Whereas 192.168.1.1 is ofcourse just an example and could be any address that is suitable for LAN usage, see RFC1918. I assume this is the a.b.c.d you were talking about.

Ofcourse, the question is why?.

Consider black.jeremybox.com a network address that could be used on a LAN. And saying black or black.jeremybox.com is just another way to say 192.168.1.1

If other machines on the LAN are talking about black.jeremybox.com they should mean 192.168.1.1 just aswell, not 127.0.0.1 or they would be talking about themselves, so to speak.

If you respect that, and put in all the IP addresses and hostnames of the machines on your LAN, it'll make more sense. 

Then you can even copy your /etc/hosts file to all the machines on your LAN, it'll work like a charm (a better way is ofcourse running a DNS server, but that's off topic).

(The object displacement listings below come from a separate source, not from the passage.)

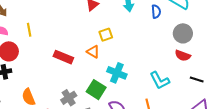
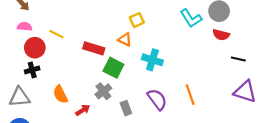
yellow line: (29, 30) -> (56, 34), moved, turned -48
cyan L-shape: (160, 80) -> (191, 18), moved
green square: (96, 90) -> (113, 68), moved

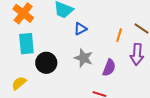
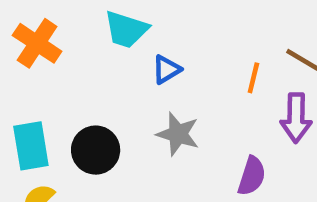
cyan rectangle: (26, 44) -> (31, 146), moved
purple semicircle: (109, 68) -> (252, 176), moved

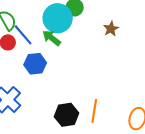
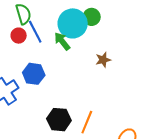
brown star: (111, 29) -> (103, 60), moved
blue hexagon: (35, 64) -> (34, 74), moved

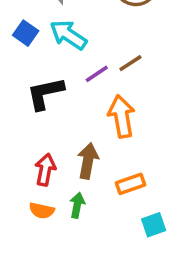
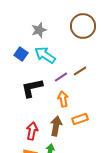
orange arrow: (122, 116) -> (63, 99), moved, size x0.7
orange rectangle: (130, 184) -> (80, 119), moved

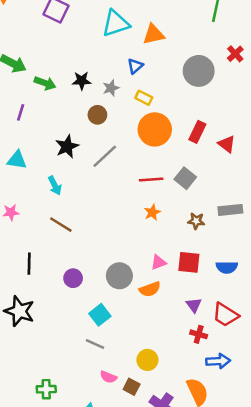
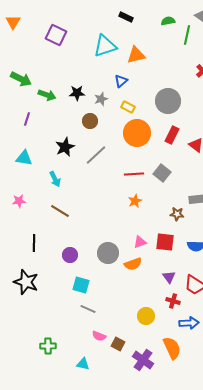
gray circle: (199, 71) -> (168, 101), moved
brown star: (196, 221) -> (177, 214), moved
cyan square: (100, 315) -> (81, 285), moved, turned -36
yellow circle: (147, 360) -> (146, 316), moved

Ofcourse this makes more sense on a LAN than with a standalone machine (whereas you don't even need a machine/domainname), and ofcourse you're free to do whatever you like, since I don't know of any real issues, although I've read somewhere that it's not recommended to do otherwise (ofcourse I can't find that entry anywhere right now...).

----------

## fragbert

 *Zu` wrote:*   

> If other machines on the LAN are talking about black.jeremybox.com they should mean 192.168.1.1 just aswell, not 127.0.0.1 or they would be talking about themselves, so to speak.
> 
> 

 

OK, but how in the world are they going to use someone else's /etc/hosts file to resolve a name? This is a moot point...

 *Zu` wrote:*   

> If you respect that, and put in all the IP addresses and hostnames of the machines on your LAN, it'll make more sense. 
> 
> Then you can even copy your /etc/hosts file to all the machines on your LAN, it'll work like a charm

 

If you're going to replicate the same hosts file across a LAN (which is not good practice), that may be the one reason to have your hostname point directly to your non-loopback address. Still, there are many situations where this will certainly not work, which you have not addressed:

A) What if the client is using DHCP, which is very widespread? Should he have to change his /etc/hosts file every time his lease is renewed? 

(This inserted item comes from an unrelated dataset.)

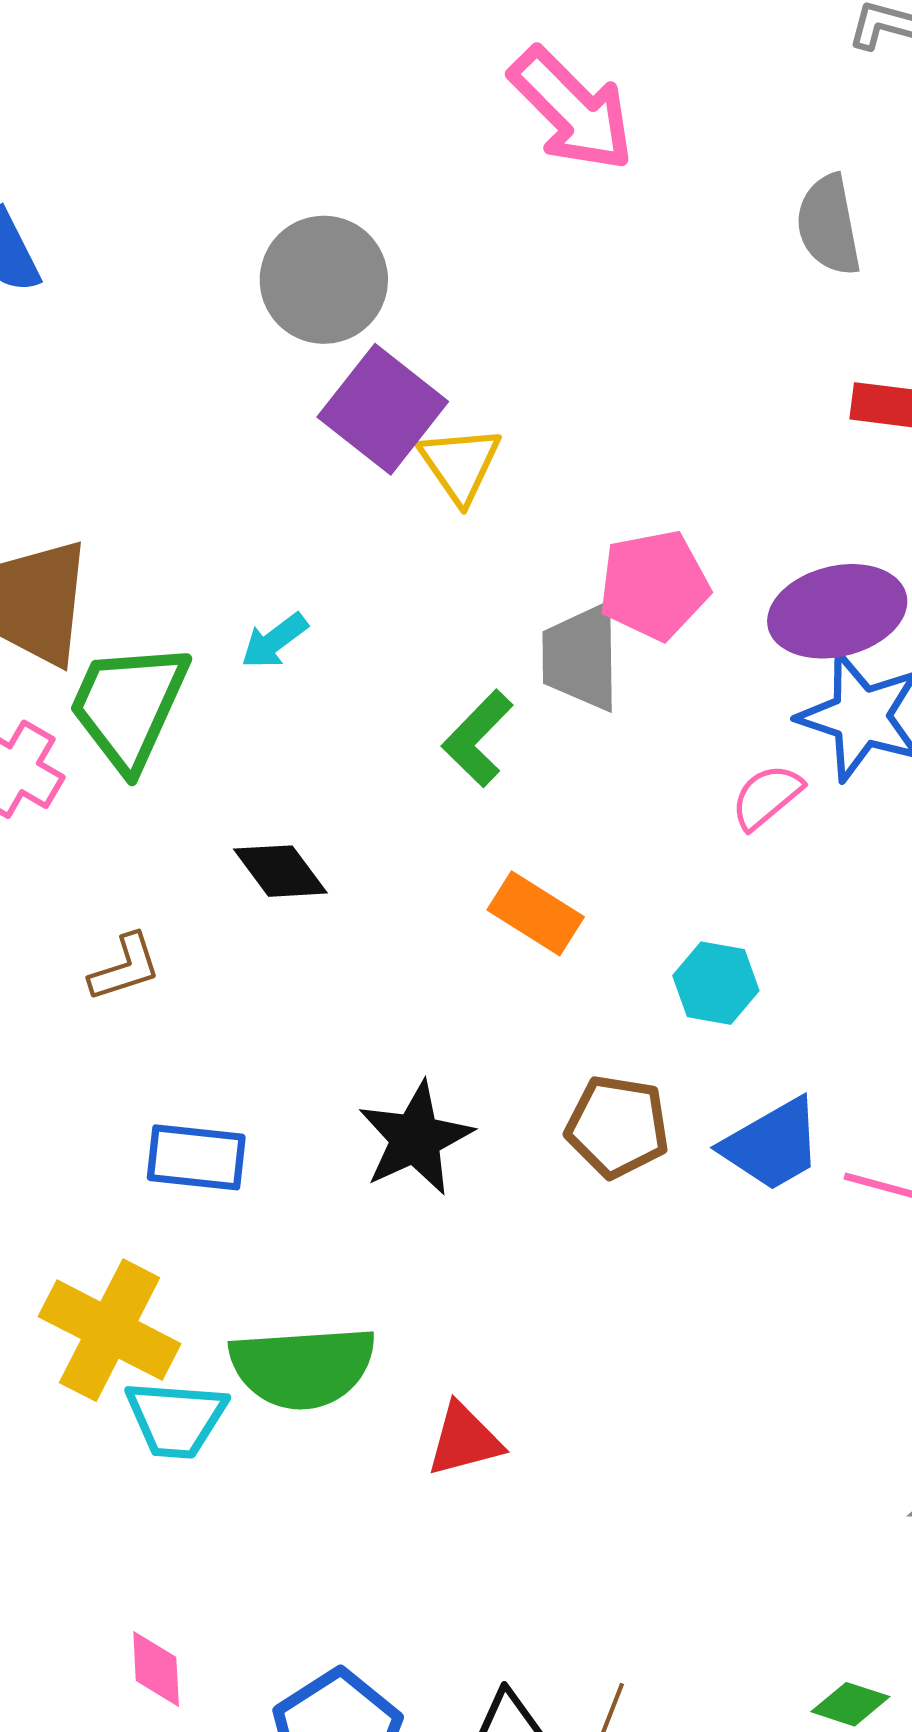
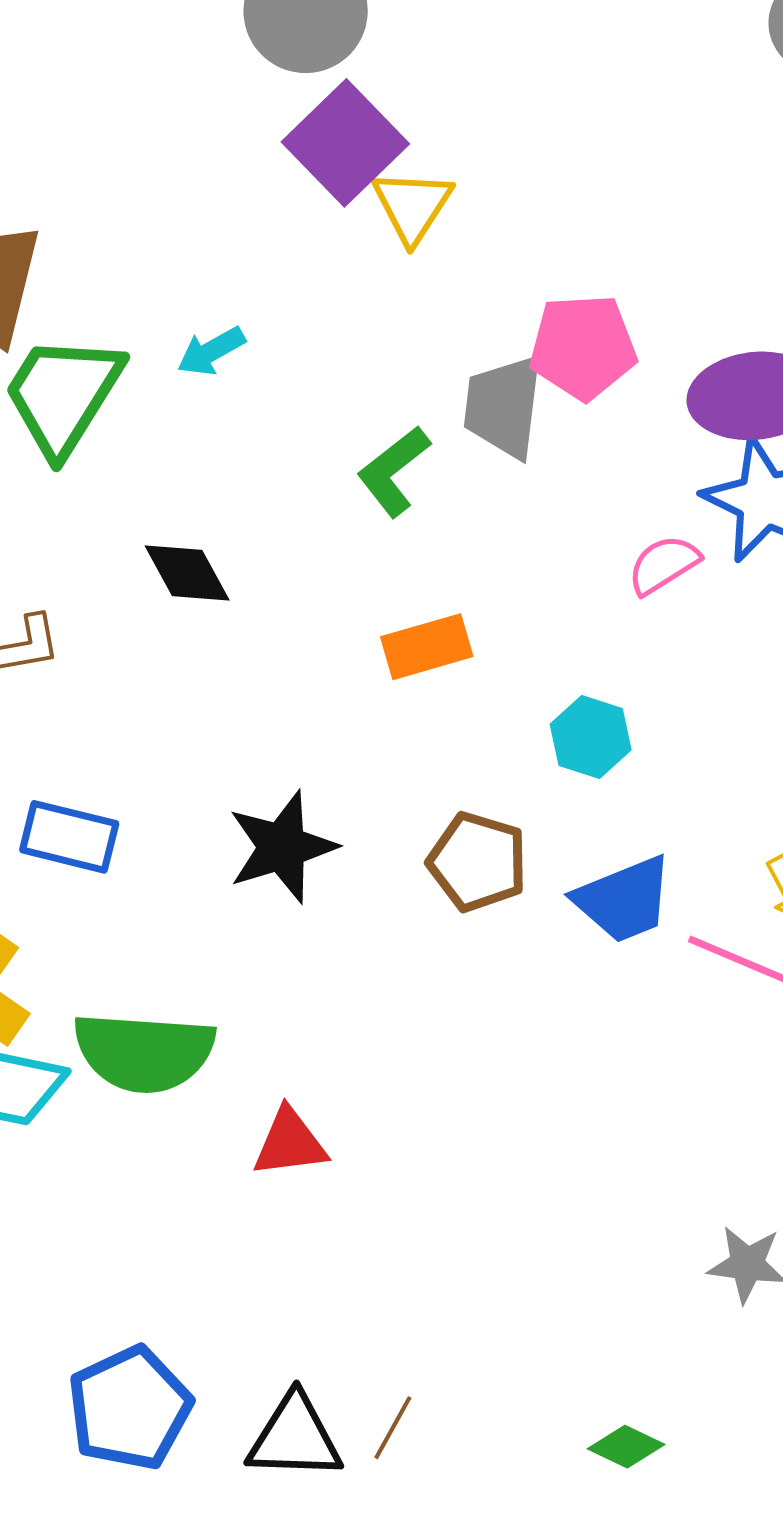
orange rectangle: (536, 913) -> (427, 647), turned -56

B) What if, for some reason, your interface goes down? Now your hostname resolves to an address with no route to reach it, and many of your services (X, etc) are b0rked.

 *Zu` wrote:*   

> (a better way is ofcourse running a DNS server, but that's off topic).

 

Agreed... It is very easy to set up a local, non-Internet DNS though -- definitely way to go if you have the time.

Michael

----------

## Genone

Question for the OP: is this message from the webserver or from the login prompt on the console ?

----------